1. Ritzer (5) zur formschlüssigen Aufnahme in einer Tragleiste (4) eines Holzzerspanungswerkzeuges,
vorzugsweise einer Messerwelle (2), bestehend aus einem quadratischen oder rechteckigen
Ritzerplättchen (8),:das an zwei sich gegenüberliegenden Rändern parallel zueinander liegende Ritzkanten
(9) aufweist, zwischen denen mittig aus den Flachseiten des Ritzerplättchens (8) je
ein Ansatz (10) zum formschlüssigen Eingriff in entsprechende Ausnehmungen (7) der
Tragleiste (4) ragt, wobei die beiden miteinander fluchtenden Ansätze (10) spiegelbildlich
zur Ritzkanten-Ebene (11) angeordnet und spiegelbildlich zur Mittelsenkrechten (12)
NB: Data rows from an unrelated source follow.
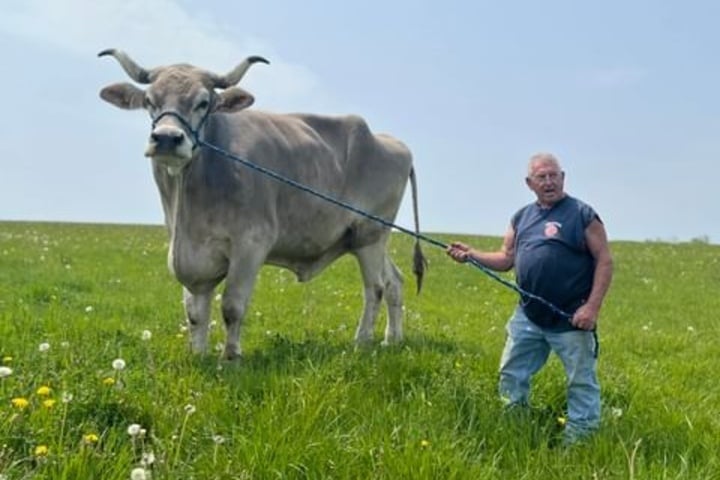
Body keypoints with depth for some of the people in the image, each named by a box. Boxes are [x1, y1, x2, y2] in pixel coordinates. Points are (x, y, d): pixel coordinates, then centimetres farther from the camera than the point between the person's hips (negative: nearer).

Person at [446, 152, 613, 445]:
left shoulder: (582, 215, -6)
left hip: (571, 320, -5)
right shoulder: (522, 218, 12)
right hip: (528, 317, 6)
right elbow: (506, 259, 15)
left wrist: (592, 307, -17)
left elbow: (604, 261, -8)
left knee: (581, 382, 4)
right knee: (511, 374, 12)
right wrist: (471, 254, -2)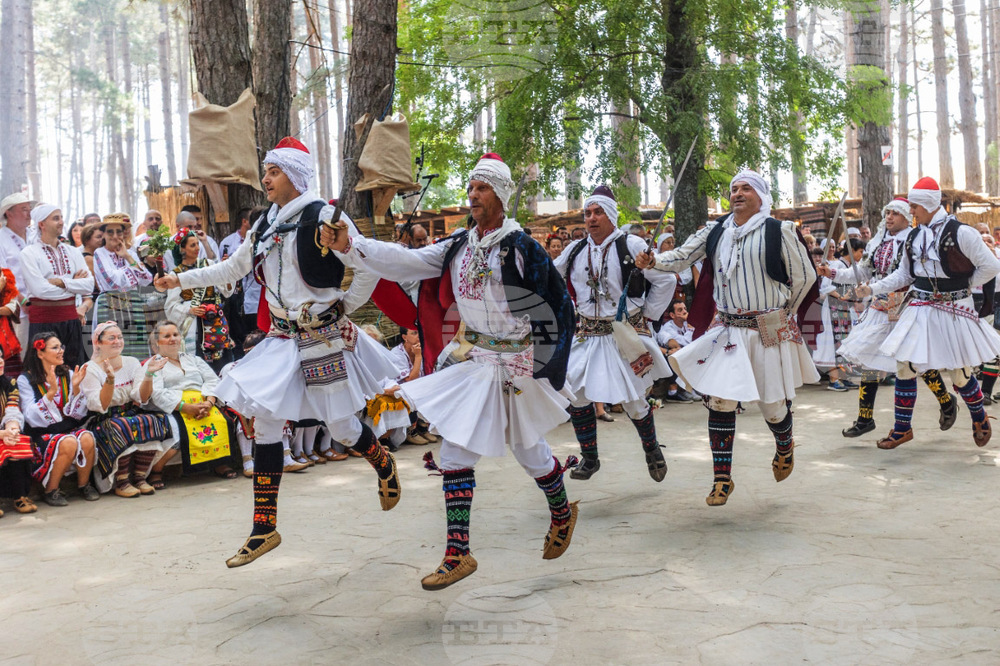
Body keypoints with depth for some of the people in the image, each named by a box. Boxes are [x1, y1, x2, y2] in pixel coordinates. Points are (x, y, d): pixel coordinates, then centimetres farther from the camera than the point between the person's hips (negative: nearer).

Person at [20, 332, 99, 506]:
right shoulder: (25, 380, -2)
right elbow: (33, 418, -14)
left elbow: (79, 414, 2)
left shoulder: (68, 375, 8)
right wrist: (51, 391, -25)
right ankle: (51, 490, -13)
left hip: (70, 428, 3)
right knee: (68, 443, -34)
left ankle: (84, 484, -6)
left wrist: (76, 388, -13)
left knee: (86, 438, -30)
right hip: (42, 434, -3)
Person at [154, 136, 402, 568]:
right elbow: (235, 267, 19)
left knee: (341, 427, 5)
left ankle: (385, 467, 39)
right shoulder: (266, 224, 9)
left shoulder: (322, 217, -12)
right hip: (282, 339, 6)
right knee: (266, 425, 1)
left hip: (324, 338, -6)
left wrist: (343, 309, -6)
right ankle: (264, 528, 10)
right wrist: (181, 280, 16)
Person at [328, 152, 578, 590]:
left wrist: (545, 367, -7)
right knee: (455, 452, 0)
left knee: (529, 452, 11)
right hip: (474, 362, 5)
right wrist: (349, 245, -16)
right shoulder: (459, 247, 4)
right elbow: (406, 262, -4)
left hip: (516, 365, -5)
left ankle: (563, 514, 42)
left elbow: (558, 304, -8)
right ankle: (457, 555, 10)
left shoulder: (520, 248, -13)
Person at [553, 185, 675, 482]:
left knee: (633, 400, 3)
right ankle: (589, 458, 15)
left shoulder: (631, 245, -9)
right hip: (587, 335, 4)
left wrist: (647, 315, -1)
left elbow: (665, 281, -4)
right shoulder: (575, 250, 4)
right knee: (577, 394, -2)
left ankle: (652, 449, 31)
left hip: (626, 334, -4)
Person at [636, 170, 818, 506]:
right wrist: (653, 260, -18)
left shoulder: (778, 231, -5)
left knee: (773, 402, 6)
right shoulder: (716, 231, 7)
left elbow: (804, 276, 2)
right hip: (727, 330, 3)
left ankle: (785, 447, 42)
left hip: (768, 331, -3)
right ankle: (722, 478, 9)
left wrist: (784, 312, 9)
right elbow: (682, 256, 2)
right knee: (720, 401, -3)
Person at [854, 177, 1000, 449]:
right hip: (920, 310, 5)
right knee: (904, 367, -1)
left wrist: (965, 285, -3)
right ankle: (902, 428, 12)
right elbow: (903, 274, 12)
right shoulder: (913, 237, 5)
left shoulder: (960, 233, -14)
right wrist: (873, 288, 1)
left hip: (953, 312, -5)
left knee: (960, 374, 7)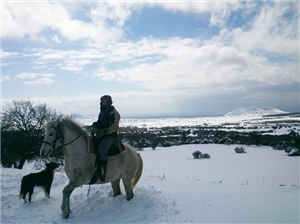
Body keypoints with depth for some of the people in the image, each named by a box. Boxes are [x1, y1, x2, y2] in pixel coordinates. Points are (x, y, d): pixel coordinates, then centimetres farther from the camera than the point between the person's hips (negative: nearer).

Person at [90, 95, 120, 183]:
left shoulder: (114, 113, -3)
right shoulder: (101, 113, 19)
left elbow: (115, 127, -13)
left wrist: (105, 131, -27)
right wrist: (95, 125, 5)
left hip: (110, 136, -8)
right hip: (100, 136, 8)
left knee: (102, 148, -34)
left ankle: (102, 172, -30)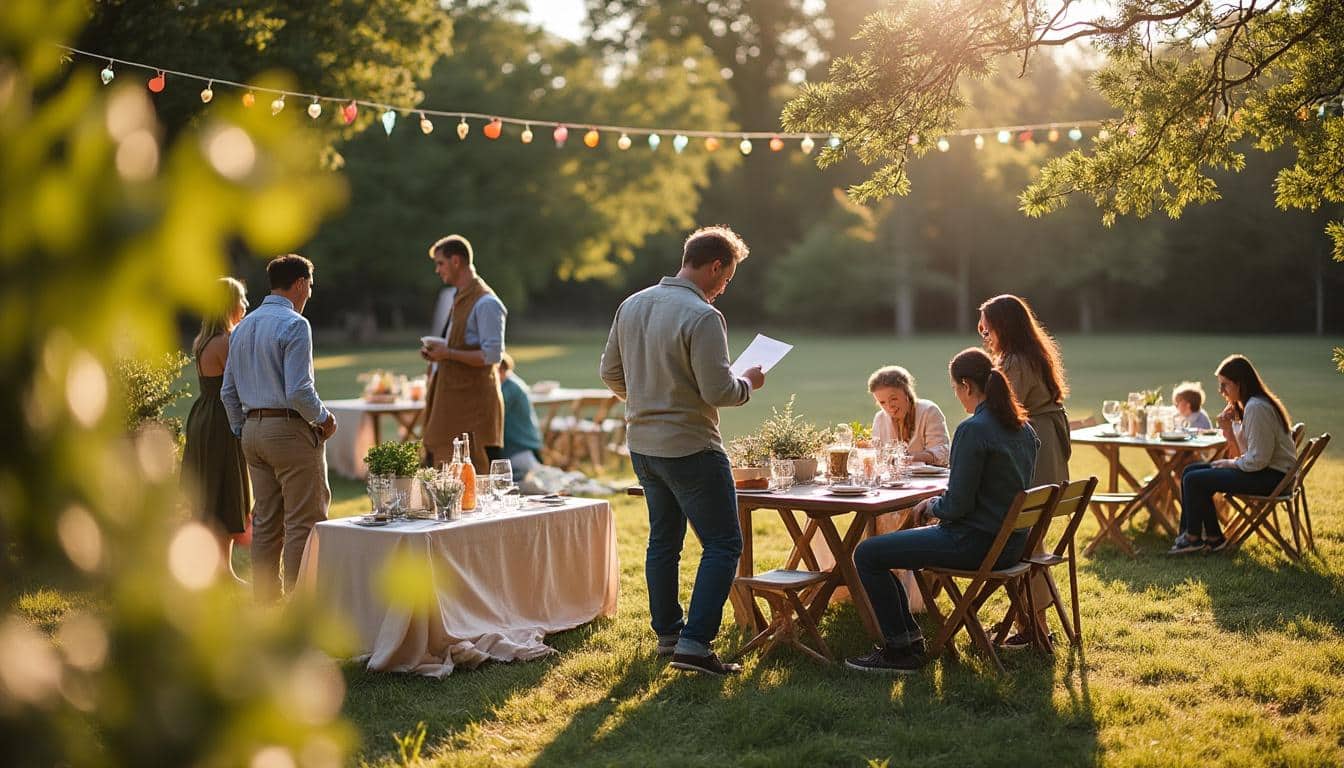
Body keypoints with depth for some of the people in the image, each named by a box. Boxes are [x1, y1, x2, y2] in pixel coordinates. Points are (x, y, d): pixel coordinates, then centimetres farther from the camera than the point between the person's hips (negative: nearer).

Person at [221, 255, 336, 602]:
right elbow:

dieser Ritzkanten-Ebene (11) ausgebildet sind, dadurch gekennzeichnet, daß in Draufsicht
auf die ritzkantenfreie Stirnseite des Ritzers (5) jeder Ansatz (10) die Form eines
Kreisscheibensegmentes aufweist.
2. Ritzer nach Anspruch 1, dadurch gekennzeichnet, daß Ritzerplättchen (8) und Ansätze
(10) einteilig ausgebildet sind.
3. Ritzer nach Anspruch 2, dadurch gekennzeichnet, daß .er aus Sintermetall besteht.
4. Ritzer nach Anspruch 1, 2 oder 3, dadurch gekennzeichnet, daß jeder Ansatz (10)
durch eine parallel zur Ritzkanten-Ebene (11)verlaufende Sekante (13) abgeflacht ist.